'I am not a robot': Wilfully and pointlessly inaccessible by design

Captchas aimed to block bots from scraping sites and creating fake accounts. Now bots outperform humans at them, while legitimate agents make blocking pointless. Vision-impaired users suffer as collateral damage—but new techniques may fix this.

image of blind user trying to prove he is not a robot
audio-thumbnail
Audio Narration
0:00
/364.38204081632654

The anachronistic stupidity of website captcha dialogs for distinguishing humans from scammy bots is deliciously highlighted by the tick box that starts the accessibility shitshow. ‘I am not a robot’ causes my heart to sink along with the hearts of many other vision impaired users. As AI Computer Use Agents come along in leaps and bounds,   they obviously have to lie about their robotic status by ticking the box and then successfully completing the image or audio challenge. The latest AI agents can already complete these challenges better than most humans and neither the user nor the website operator want a personal AI agent to stumble at this first hurdle.

The tick box would be better phrased as “Give me a task that high volume scammers or scrapers cannot afford to solve”.

That was always the intent of captcha dialogs. They started with images that are clearly discriminatory against vision impaired users, so audio recognition was added as an alternative. But to fool speech recognition software the audio was often so distorted to be incomprehensible by vision impaired users.

The audio has become significantly easier to understand over the past couple of years for a couple of reasons:

  • The distorted audio no longer hinders and actually assists state of the art speech recognition.
  • Vision Impaired lobby groups took legal action against websites with unreasonably challenging audio fragments.

But even with the clearer audio, the captcha dialog is an accessibility nightmare. The  way these dialogs pop up and then disappear very often confuses screen reading software. So my laptop becomes silent, expecting me to telepathically tab in or out of the captcha area. The user flow is trivially obvious to a sighted user with a mouse but akin to pinning the donkey’s tail for me. This blindfolded game provided hours of harmless entertainment at children’s parties before the advent of television, videos or the internet. But when you’re signing up to a new website, buying an airline ticket or completing a customer survey, the fun wears thin extraordinarily fast.  

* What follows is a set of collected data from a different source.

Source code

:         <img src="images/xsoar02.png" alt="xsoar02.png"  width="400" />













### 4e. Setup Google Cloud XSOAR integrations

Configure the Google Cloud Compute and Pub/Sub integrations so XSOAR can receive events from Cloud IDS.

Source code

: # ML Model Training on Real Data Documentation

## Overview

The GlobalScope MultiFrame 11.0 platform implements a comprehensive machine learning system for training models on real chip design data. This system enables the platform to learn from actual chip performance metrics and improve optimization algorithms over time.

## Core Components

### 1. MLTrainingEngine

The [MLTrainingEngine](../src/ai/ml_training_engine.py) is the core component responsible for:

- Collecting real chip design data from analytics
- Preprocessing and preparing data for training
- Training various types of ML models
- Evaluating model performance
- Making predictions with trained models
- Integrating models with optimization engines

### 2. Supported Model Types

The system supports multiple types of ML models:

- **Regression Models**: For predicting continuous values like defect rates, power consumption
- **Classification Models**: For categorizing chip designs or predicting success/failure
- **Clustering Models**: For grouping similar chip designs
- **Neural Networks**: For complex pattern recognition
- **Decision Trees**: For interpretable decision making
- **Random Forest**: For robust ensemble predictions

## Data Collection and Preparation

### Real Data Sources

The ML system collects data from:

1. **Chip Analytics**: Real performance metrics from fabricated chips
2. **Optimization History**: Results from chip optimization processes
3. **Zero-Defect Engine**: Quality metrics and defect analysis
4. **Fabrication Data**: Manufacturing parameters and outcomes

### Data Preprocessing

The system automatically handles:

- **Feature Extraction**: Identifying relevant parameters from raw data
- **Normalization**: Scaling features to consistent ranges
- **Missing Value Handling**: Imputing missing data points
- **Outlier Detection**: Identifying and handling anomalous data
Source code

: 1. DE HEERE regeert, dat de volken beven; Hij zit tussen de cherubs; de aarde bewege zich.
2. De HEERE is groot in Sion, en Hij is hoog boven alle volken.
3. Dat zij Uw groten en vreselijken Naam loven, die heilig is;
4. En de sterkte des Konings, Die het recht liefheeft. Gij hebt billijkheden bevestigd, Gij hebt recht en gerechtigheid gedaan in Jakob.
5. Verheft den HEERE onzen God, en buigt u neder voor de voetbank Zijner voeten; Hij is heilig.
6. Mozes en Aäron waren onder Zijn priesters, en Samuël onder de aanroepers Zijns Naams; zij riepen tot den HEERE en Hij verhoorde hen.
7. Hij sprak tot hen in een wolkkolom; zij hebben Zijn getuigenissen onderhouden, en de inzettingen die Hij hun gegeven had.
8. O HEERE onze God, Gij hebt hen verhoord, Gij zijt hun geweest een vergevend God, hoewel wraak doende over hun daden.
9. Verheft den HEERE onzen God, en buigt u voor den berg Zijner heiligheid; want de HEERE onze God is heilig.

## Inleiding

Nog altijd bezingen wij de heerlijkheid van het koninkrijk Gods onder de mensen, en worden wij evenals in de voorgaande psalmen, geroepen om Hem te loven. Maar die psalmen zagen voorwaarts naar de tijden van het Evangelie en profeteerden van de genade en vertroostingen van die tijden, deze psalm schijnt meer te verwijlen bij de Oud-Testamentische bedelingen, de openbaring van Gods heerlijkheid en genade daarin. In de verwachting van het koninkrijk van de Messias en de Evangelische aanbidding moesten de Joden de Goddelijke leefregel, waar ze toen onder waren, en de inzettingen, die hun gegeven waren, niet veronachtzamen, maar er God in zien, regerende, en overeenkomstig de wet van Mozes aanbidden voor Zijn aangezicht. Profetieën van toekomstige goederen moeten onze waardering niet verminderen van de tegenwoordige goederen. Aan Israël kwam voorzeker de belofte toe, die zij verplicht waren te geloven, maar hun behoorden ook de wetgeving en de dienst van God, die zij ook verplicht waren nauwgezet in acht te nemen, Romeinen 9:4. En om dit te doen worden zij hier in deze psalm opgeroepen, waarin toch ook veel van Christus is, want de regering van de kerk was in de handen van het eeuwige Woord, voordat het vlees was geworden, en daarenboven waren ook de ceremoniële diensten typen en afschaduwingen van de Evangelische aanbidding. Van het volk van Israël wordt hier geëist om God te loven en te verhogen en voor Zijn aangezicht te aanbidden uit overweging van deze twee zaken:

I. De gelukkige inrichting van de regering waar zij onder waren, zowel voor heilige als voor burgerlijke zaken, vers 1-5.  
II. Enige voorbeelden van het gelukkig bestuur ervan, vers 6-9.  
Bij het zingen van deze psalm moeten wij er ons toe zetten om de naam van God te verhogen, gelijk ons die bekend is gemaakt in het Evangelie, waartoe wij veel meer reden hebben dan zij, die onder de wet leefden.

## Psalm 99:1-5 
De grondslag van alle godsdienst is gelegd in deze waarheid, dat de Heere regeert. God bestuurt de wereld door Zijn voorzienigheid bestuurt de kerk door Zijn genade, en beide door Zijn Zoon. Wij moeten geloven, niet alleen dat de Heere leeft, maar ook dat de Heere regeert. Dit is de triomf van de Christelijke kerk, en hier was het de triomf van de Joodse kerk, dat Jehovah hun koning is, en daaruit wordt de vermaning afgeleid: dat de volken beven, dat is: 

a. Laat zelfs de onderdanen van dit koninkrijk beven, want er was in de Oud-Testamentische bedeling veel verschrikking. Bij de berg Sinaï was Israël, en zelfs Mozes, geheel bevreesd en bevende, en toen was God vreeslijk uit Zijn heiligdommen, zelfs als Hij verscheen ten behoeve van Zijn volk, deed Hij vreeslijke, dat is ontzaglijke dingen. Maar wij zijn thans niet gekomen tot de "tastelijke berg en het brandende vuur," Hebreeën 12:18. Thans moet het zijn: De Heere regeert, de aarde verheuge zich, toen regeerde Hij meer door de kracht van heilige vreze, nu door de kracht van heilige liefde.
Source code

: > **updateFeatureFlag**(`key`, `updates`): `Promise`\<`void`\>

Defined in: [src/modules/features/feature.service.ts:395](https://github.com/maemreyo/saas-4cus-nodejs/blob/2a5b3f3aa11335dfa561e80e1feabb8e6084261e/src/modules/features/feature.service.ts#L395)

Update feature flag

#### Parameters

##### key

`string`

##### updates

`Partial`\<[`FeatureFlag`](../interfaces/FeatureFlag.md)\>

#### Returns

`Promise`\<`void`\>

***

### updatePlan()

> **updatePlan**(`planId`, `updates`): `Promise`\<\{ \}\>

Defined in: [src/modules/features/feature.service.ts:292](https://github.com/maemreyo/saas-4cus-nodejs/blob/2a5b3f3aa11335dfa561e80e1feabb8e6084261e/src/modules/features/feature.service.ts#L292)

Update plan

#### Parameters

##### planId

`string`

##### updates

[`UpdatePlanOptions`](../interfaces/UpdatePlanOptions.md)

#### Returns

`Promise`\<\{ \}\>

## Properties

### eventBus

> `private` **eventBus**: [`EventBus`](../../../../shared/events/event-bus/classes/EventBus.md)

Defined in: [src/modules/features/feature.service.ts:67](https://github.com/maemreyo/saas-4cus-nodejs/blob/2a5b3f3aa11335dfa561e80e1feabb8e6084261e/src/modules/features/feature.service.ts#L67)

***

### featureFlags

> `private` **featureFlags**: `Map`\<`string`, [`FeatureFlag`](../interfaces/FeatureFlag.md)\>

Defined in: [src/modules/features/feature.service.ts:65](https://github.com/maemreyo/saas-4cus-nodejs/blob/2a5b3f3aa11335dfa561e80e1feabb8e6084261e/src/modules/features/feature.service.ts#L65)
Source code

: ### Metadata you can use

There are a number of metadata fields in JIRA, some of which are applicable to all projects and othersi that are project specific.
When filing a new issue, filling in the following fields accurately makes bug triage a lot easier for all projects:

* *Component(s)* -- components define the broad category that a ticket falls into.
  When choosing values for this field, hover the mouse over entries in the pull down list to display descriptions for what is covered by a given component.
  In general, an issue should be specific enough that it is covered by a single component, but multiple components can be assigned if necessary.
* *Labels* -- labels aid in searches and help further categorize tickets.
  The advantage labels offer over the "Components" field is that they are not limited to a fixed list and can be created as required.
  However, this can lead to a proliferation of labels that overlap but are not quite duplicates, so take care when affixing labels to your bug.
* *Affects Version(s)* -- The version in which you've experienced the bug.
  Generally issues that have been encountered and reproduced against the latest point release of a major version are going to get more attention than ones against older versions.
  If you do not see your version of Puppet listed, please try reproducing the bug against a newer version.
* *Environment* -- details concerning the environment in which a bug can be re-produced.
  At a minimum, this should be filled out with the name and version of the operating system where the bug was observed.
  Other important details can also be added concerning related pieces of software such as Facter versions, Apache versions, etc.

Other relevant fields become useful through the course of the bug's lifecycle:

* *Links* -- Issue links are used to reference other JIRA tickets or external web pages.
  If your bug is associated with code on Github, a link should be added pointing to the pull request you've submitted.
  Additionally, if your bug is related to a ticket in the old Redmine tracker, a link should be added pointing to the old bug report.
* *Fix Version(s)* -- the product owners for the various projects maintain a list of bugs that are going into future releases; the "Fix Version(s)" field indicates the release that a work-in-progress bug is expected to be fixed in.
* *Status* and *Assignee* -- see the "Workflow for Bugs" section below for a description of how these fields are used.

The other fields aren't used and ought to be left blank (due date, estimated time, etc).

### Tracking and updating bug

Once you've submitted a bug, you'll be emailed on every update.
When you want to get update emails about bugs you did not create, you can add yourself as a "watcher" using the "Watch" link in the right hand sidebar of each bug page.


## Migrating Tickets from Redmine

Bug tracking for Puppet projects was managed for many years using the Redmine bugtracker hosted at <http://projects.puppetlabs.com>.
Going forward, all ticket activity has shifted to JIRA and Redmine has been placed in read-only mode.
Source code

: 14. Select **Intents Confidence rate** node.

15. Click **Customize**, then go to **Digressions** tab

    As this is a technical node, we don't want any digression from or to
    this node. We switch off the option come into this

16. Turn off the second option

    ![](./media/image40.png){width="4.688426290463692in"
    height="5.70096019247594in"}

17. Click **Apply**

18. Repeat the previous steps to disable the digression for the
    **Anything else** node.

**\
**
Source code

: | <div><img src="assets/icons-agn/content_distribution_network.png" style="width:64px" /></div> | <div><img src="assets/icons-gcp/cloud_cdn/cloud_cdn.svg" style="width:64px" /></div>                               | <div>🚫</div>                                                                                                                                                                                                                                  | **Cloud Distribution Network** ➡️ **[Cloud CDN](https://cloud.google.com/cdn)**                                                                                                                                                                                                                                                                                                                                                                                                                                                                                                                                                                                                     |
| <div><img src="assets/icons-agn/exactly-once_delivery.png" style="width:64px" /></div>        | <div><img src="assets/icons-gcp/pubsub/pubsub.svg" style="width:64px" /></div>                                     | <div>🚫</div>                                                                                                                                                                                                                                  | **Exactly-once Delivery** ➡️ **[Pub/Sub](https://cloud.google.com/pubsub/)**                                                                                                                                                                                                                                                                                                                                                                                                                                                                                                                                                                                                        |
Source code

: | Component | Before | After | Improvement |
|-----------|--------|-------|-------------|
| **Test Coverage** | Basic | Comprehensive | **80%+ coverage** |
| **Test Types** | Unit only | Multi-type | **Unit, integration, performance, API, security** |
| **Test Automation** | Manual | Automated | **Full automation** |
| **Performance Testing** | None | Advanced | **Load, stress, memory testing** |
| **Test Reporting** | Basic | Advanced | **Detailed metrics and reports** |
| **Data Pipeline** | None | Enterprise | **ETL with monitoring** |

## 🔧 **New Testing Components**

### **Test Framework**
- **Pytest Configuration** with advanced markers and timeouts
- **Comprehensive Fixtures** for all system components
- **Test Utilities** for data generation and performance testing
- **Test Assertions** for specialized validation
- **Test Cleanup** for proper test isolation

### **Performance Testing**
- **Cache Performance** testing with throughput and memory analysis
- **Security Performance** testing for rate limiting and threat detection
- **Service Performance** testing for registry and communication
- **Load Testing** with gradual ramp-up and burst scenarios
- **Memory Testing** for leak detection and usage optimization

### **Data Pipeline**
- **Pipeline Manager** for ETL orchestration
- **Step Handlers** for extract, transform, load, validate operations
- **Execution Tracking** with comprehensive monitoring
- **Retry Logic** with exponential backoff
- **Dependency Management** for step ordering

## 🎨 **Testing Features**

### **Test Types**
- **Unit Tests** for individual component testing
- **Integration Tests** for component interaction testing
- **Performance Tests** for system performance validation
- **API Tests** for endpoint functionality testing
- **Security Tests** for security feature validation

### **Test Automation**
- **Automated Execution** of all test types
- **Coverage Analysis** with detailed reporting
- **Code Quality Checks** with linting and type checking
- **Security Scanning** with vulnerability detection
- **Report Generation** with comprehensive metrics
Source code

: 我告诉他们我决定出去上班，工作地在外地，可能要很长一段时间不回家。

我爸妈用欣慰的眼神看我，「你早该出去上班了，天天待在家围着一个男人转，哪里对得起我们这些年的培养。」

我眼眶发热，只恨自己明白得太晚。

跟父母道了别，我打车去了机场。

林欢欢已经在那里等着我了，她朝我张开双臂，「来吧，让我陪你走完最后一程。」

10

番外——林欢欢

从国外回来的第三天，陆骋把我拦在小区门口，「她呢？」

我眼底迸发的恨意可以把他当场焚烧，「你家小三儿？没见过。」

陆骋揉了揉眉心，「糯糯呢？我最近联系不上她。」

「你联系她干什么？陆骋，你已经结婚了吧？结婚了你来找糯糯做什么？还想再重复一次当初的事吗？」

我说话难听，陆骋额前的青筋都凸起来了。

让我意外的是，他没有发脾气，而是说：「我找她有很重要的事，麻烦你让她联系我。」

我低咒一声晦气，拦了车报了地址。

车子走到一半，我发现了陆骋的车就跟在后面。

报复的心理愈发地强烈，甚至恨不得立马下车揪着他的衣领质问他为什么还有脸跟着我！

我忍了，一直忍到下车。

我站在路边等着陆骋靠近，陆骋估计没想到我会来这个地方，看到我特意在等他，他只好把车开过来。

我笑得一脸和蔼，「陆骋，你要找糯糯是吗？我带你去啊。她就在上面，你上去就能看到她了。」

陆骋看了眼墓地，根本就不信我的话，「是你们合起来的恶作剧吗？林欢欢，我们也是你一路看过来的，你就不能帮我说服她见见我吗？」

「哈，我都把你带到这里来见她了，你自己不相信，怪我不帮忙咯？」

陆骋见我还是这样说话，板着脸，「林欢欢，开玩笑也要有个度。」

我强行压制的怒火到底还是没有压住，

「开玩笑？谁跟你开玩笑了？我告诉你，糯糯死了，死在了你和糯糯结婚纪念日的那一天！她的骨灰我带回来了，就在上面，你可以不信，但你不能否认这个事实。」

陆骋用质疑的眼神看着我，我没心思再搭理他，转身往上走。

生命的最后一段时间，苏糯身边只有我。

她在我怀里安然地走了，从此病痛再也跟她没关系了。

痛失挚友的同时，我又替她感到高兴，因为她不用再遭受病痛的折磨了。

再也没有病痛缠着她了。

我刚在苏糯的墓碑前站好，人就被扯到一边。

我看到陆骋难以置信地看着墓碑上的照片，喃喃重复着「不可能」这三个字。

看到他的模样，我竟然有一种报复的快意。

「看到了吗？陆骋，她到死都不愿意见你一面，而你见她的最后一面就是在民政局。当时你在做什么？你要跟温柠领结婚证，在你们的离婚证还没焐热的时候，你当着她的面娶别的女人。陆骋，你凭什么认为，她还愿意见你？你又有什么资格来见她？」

Signal based captcha is a relatively recent innovation for low friction human identification  through pauses for thought, wiggly mouse movements or other non-robotic behaviour. The browser resorts to the good old fashioned, high friction image/audio challenge if the indirect signal does not look typically human.

And guess what? Blind users with screen readers and keyboards don’t use websites like typical ‘mouse first’ sighted  users, so we’re back to the old fashioned fallback for precisely the group of users who have always found that approach most painful.

Surely there must be a better way? And hurrah, there actually is a solution based on proof of work, which is 100% blind friendly, because it is totally invisible for everyone. This is really elegant borrowing from the cryptographic proof of work  which underpins bitcoin. The idea is that discovering (i.e. ‘mining’) a new bitcoin can only be done by finding a new, unique and very long sequence of numbers that conforms to the magic key. There is no way to cheat as a bitcoin miner; you just have to crunch the numbers for literally months with a very high performance computing rig. Hence the expression ‘proof of work’. A bitcoin is worth approximately $100,000, so miners are incentivised to do shed loads of work to find one. In contrast, the value to a scammer of a solved captcha is only a fraction of a cent.

On 2captcha, akin to Amazon’s Mechanical Turk for outsourcing micro-tasks thuman workers in low cost economies,  the going rate for a bundle of 1,000 captchas is $1-$3  (i.e. 0.1-0.3  cents per solved captcha). This sets a limit on how much work is a big enough barrier to mass scammers using bots to create thousand of new accounts or do the other things that website owners are trying to prevent with captchas. If the scammer can pay a human 0.1 cents per solution to solve the captchas, that is what they will do if the proof of work uses more than 0.1 cents worth of electricity.

Compared to mining a bitcoin this is like a teaspoon of salt versus all the sand on all the beaches in the country . So having the browser solve a relatively simple cheat-proof crypto puzzle while the user is deciding what to do next is good enough - the user doesn’t even realise it’s happening.

This might introduce unacceptable delay on low power devices, but that delay is only unacceptable if your normal path is 2 seconds eyeballing a trivial task. If the default delay is 15 minutes of frustration, swearing and failure to find the captcha dialog then a minute of quiet contemplation while my browser proves I’m human feels like a real win. We do need to overcome inertia in the massively distributed web, with millions and millions of site owners – then “Voilà!” – captchas will disappear as one utterly unnecessary but real and painful barrier to blind web access. And this small triumph will have come about partly because AI got better than humans at proving it is not a robot.